Petunjuk Anda
Salin ulang teks bacaan di bawah ini secara utuh, tanpa mengubah satu huruf atau tanda baca pun.

Teks Bacaan
════════════════════
Selasa, 10 Mei 2016

Alergi

L’homme est condamné à être libre.
Sartre


Di rumah, ada beberapa buku saya yang kembar (dobel), karena saya membeli dua kali tanpa sengaja. Buku-buku yang kembar itu tidak terlalu banyak—sebagian tipis, sebagian tebal. Meski jumlahnya tidak banyak, tapi buku-buku itu mubazir, karena saya tentu tidak membaca dua buku yang judulnya sama, penulisnya sama, isinya sama.

Nah, sekitar sebulan lalu, ada orang di Twitter yang berencana mengumpulkan buku untuk disumbangkan. Tweet berisi ajakan menyumbang buku itu di-retweet oleh wanita ini, hingga sampai di timeline saya. Saat mendapati retweet tersebut, saya teringat pada buku-buku dobel di rumah, dan terpikir untuk menyumbangkan.
════════════════════
Bahan Tersedia

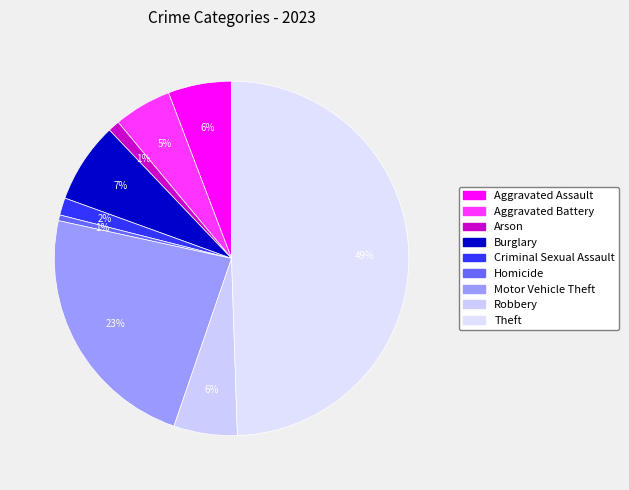

To the nearest percent, what is the combined percentage of Homicide and Aggravated Assault?

6%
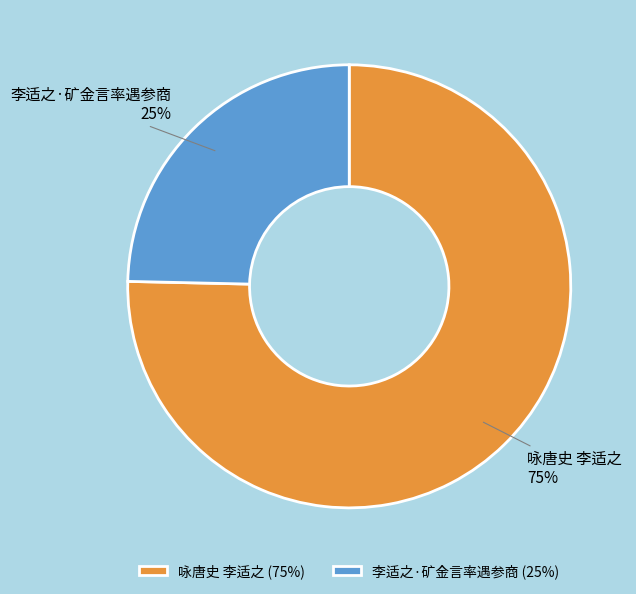

Is there any slice that represents more than half of the pie?

Yes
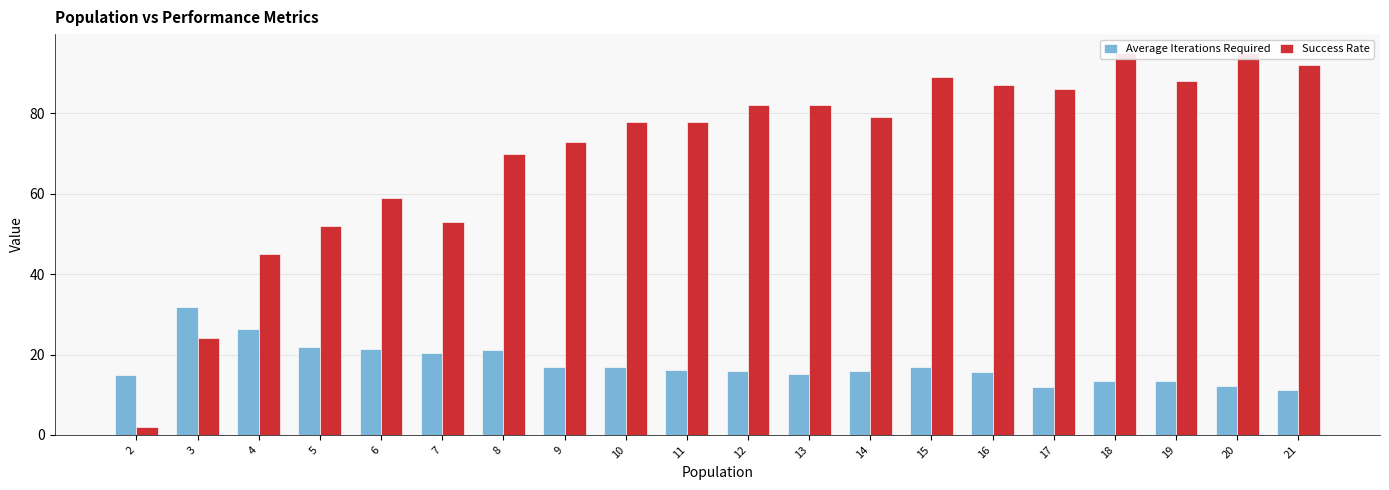

What is the total value across all series at 12?

97.9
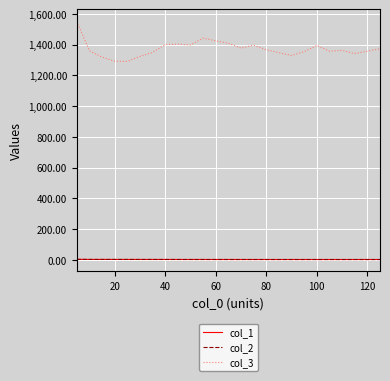

Which series has the widest spread of values?

col_3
════════════════════
Jawaban Soal
Selasa, 10 Mei 2016

Alergi

L’homme est condamné à être libre.
Sartre


Di rumah, ada beberapa buku saya yang kembar (dobel), karena saya membeli dua kali tanpa sengaja. Buku-buku yang kembar itu tidak terlalu banyak—sebagian tipis, sebagian tebal. Meski jumlahnya tidak banyak, tapi buku-buku itu mubazir, karena saya tentu tidak membaca dua buku yang judulnya sama, penulisnya sama, isinya sama.

Nah, sekitar sebulan lalu, ada orang di Twitter yang berencana mengumpulkan buku untuk disumbangkan. Tweet berisi ajakan menyumbang buku itu di-retweet oleh wanita ini, hingga sampai di timeline saya. Saat mendapati retweet tersebut, saya teringat pada buku-buku dobel di rumah, dan terpikir untuk menyumbangkan.